Hoy quiero compartir un extracto del libro que estoy leyendo de cierto modo me da bronca, acá va:
"Manfred, empresario de Software
(un encuentro en Johanneshaus)
Yo tenía una pequeña empresa de informática en la que trabajaban diez empleados. Programación de sistemas para grandes empresas. Una de estas, proveedora de repuestos para Audi en la zona de Stuttgart, me dejó una deuda de un millón doscientos mil euros. La llevaron a juicio por fraude con las subvenciones. El estado fue el primero en intervenir. Pero yo dejé de cobrar por mi trabajo y me condenaron por arrastrar una situación de insolvencia; me esforcé durante mucho tiempo para salvar mi negocio, el trabajo de toda mi vida. Había ocultado su verdadero estado. Me pasé cinco meses en la carcel. Después cuando salí, ya no me quedaba nada, tampoco donde vivir. Y nada de dinero, claro. Desde entonces, desde hace un año exactamente, conozco centros para indigentes.
He intentado encontrar trabajo en toda la República Federal, de norte a sur. Pero es difícil, por supuesto: ¡un ingeniero diplomado con antecedentes penales! Sólo representa un problema para la seguridad.
Antes formaba parte también de la junta de la iglesia de mi ciudad natal, repartía comida para la mesa de los pobres, sin cobrar. Ahora ni siquiera tengo un euro para comer en los restaurantes para los necesitados. Me han dejado caer. No conseguí nada.
También he dormido a veces en la calle. Cuando no había plazas libres en un albergue y nadie estaba dispuesto a ayudar con camas de emergencia. ahí estaba yo. La última vez fuen en Karlsruhe. Me pasé la noche dando vueltas.

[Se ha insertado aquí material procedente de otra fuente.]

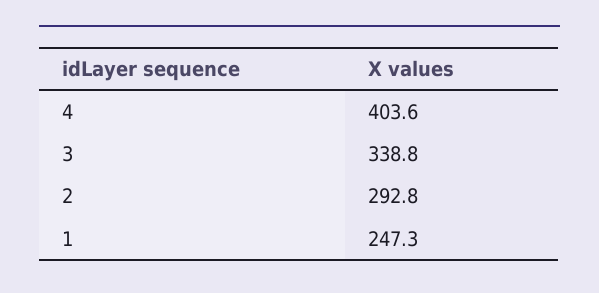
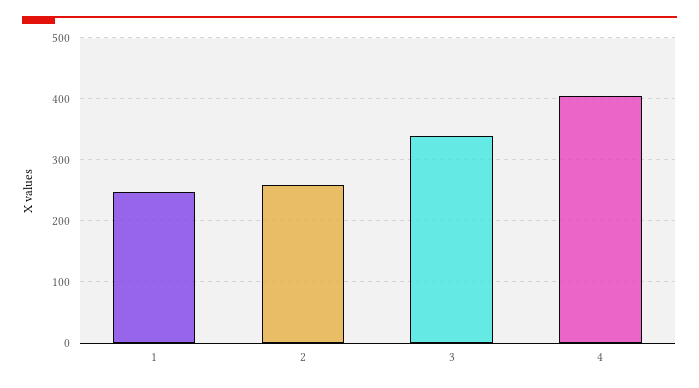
  {
    "4": 403.6,
    "3": 338.8,
-   "2": 292.8,
+   "2": 260,
    "1": 247.3
  }

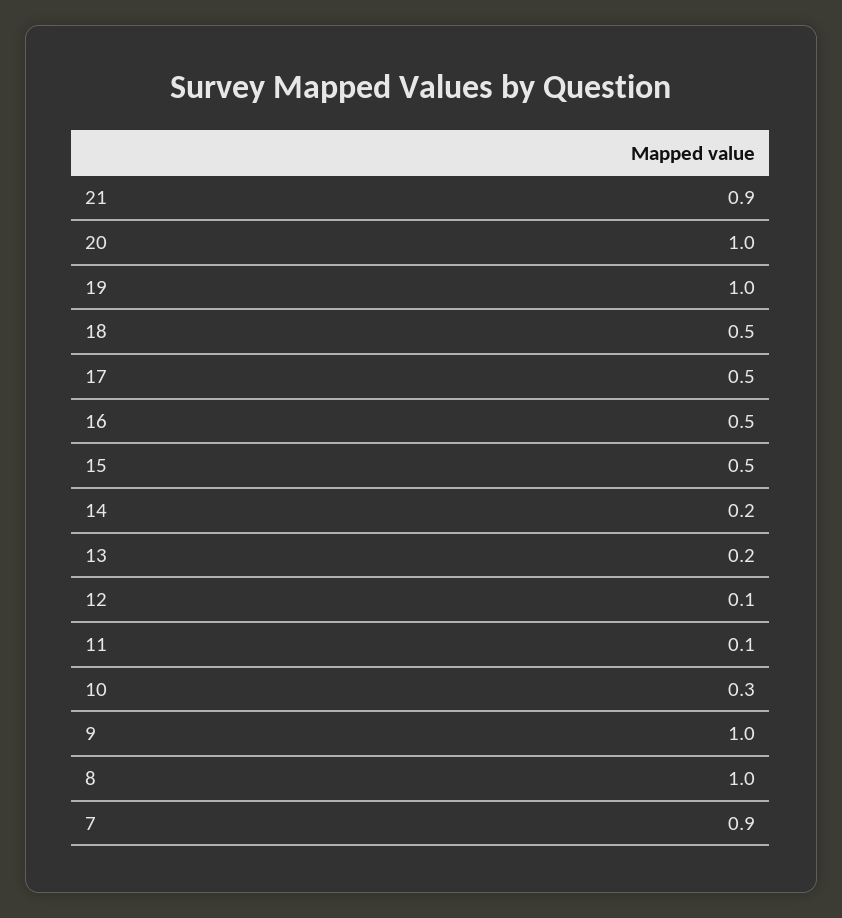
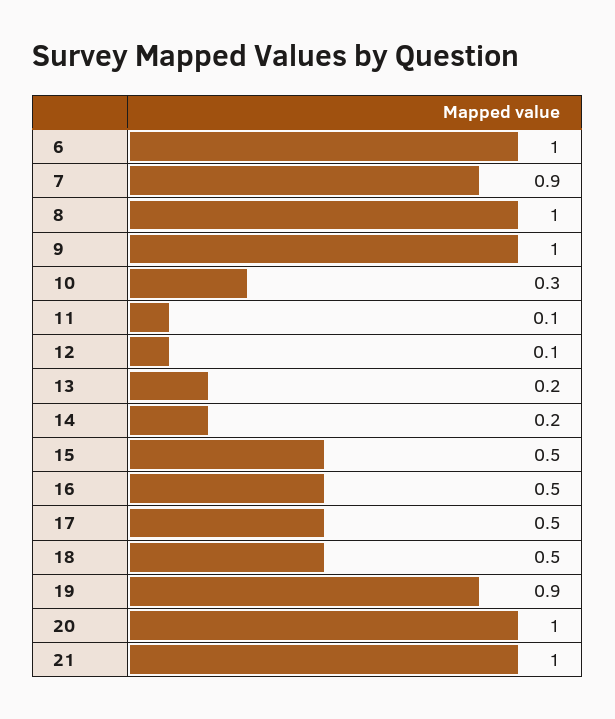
  {
-   "21": 0.9,
+   "21": 1,
    "20": 1,
-   "19": 1,
+   "19": 0.9,
    "18": 0.5,
    "17": 0.5,
    "16": 0.5,
    "15": 0.5,
    "14": 0.2,
    "13": 0.2,
    "12": 0.1,
    "11": 0.1,
    "10": 0.3,
    "9": 1,
    "8": 1,
-   "7": 0.9
+   "7": 0.9,
+   "6": 1
  }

Una de las experiencias más feas fue la que tuve en Frankfurt, en el campamento de contenedores de Ostpark. ¡Cuatro personas en un mini contenedor! Hasta un perro tiene más espacio. Dos literas dobles; el que duerme arriba está como acorralado, solo hay treinta centímetros de la litera al techo, y una mesa y dos taburetes. Es decir que sólo pueden comer dos personas a la vez. El lugar tiene mala fama porque ahí tienen a la gente como en un campo de concentración.
Pero también viví cosas muy bonitas. Parecía una comunidad cristiana primitiva, la gente lo compartía todo. Había que compartir, no valía que uno simplemente se sentara a comer y los demás sólo mirasen. Esa solidaridad era asombrosa, y en cierto modo resultaba casi increíble que hoy día pudiera darse algo así.
Lo malo fue Múnich, donde dormí en el ejército de salvación, en la Sendlinger Tor, con dieciséis personas en la misma habitación, en el sótano. Te daban un billete de coche-cama, el mío decía 'Sotano 1'. No tenía ventanas, nada. Sólo una claraboya de vidrio. ¿Higiene? Para lavarse o ducharse había que cruzar semidesnudo de unos veinte a veinticinco metros de largo. No había ni un lugar para colgar tus cosas.
En Frankfurt conocí al director de una caja de ahorros que de repente se quedó en la miseria por culpa del divorcio. Y los nervios no lo resistieron. También vivía con nosotros en el contenedor un constructor de maquinaria. He conocido a personas de todos los niveles profesionales, desde maestro panadero a cocinero. Muchos habían perdido todo lo que tenían y psíquicamente estaban en las últimas. También había un médico que había perdido la autorización para ejercer, por culpa del alcohol. Un problema que las normas de los dormitorios de emergencia incluso agravan. Si uno quiere tener un lugar fijo, tiene que demostrar un problema con las drogas o con el alcohol. ¡En realidad por eso mismo empiezan algunos a beber! Absurdo.
Antes, naturalmente, tenía una opinión muy distinta sobre estas cosas. Se deja uno contagiar por los llamados principios. 'El que no produce nada es escoria' y cosas por el estilo. Aunque yo si estaba comprometido social mente. Pero eso era una especie de bula. No van al fondo del verdadero problema. Desde que soy un sin techo, sé lo rápido que se cae en eso".
Del libro: "Con los perdedores del mejor de los mundos" - Günter Wallraff
Si bien soy consciente de que es una situación un poco rara para América, la pongo solo para mostrar un ejemplo que los seres humanos solemos ser inhumanos; suele cambiar el lugar y el momento, pero a nuestra manera particular lo somos; deberíamos pensar un poco en el respeto a los demás, en buscar maneras de coexistir con nuestras diferencias.